Wissenschaftlerinnen und Wissenschaftler aus Deutschland und den USA haben jetzt in der internationalen Fachzeitschrift The Cryosphere eine Studie veröffentlicht, nach der Niederschlagsereignisse über dem grönländischen Eis zunehmend zu den Auslösern der Schmelzwasserbildung gehören. „Regenwetter kommt in Teilen des grönländischen Eisschildes immer häufiger vor, was auch im Winter zu kurzzeitigen Schmelzereignissen führt“, fasst die Erstautorin Dr. Marilena Oltmanns vom GEOMAR Helmholtz-Zentrum für Ozeanforschung Kiel die Studie zusammen.
Um den genauen Ursachen für die Schmelzwasserbildung auf der Oberfläche der grönländischen Gletscher auf die Spur zu kommen, kombinierten die Forscherinnen und Forscher Satellitenbilder mit Wetterbeobachtungen vor Ort aus den Jahren 1979 bis 2012. Satelliten können das Schmelzen des Eises in Echtzeit abbilden, da ihre Bilder Schnee und flüssiges Wasser unterscheiden können. Mehrere über das Eis verteilte automatisierte Wetterstationen liefern gleichzeitig Daten über Temperatur, Wind und Niederschlag.
Durch die Kombination der beiden Datensätze konnten die Forschenden mehr als 300 Ereignisse erkennen, bei denen Regenwetter der erste Auslöser für einen Schmelzvorgang war. „Das war eine Überraschung“, sagt Dr. Oltmanns. Im Verlauf des untersuchten Zeitraums habe sich das Schmelzen im Zusammenhang mit Regen und seinen Folgewirkungen im Sommer sogar verdoppelt und in den anderen Jahreszeiten insgesamt verdreifacht, erklärt sie weiter. Der Gesamtniederschlag über dem Eisschild änderte sich allerdings nicht. Was sich änderte, war die Form des Niederschlags.

—————

Wie lautet der Auszug über Regen auf dem grönländischen Eis von „Wissenschaftlerinnen und Wissenschaftler“ bis hinunter zu „die Studie zusammen.“, wenn du darin „Fachzeitschrift“ zu „Zeitschrift“ änderst?

Bereitgestelltes Material
—————

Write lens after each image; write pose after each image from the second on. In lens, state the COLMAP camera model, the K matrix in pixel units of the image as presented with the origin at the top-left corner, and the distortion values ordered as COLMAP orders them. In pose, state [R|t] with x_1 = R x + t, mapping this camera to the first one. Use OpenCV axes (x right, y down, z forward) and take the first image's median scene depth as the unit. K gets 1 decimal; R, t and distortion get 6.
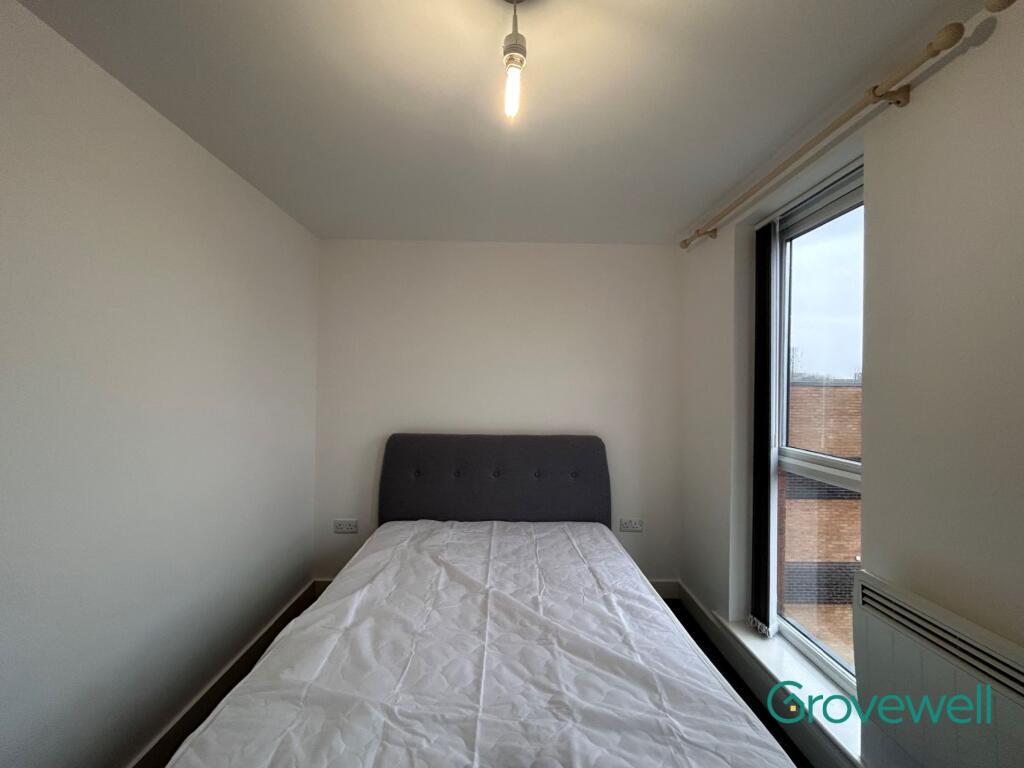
lens RADIAL K [[438.1, 0, 512.0], [0, 438.1, 384.0], [0, 0, 1]] dist [0.000818, 0.000195]
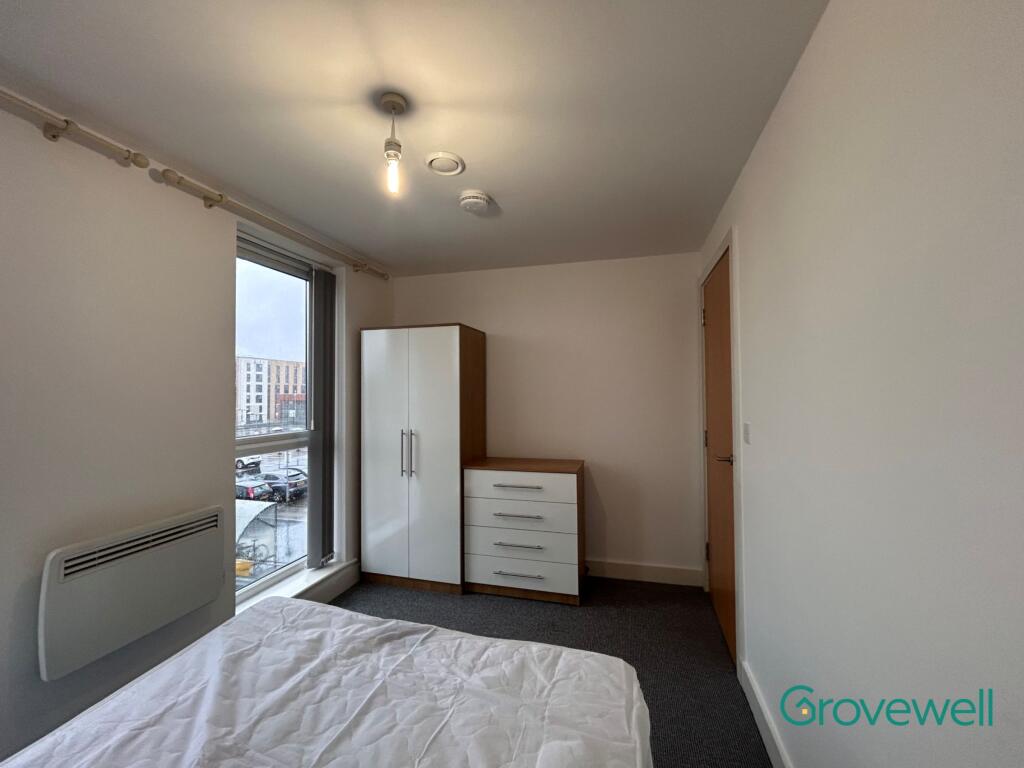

—————

Lösung
Wissenschaftlerinnen und Wissenschaftler aus Deutschland und den USA haben jetzt in der internationalen Zeitschrift The Cryosphere eine Studie veröffentlicht, nach der Niederschlagsereignisse über dem grönländischen Eis zunehmend zu den Auslösern der Schmelzwasserbildung gehören. „Regenwetter kommt in Teilen des grönländischen Eisschildes immer häufiger vor, was auch im Winter zu kurzzeitigen Schmelzereignissen führt“, fasst die Erstautorin Dr. Marilena Oltmanns vom GEOMAR Helmholtz-Zentrum für Ozeanforschung Kiel die Studie zusammen.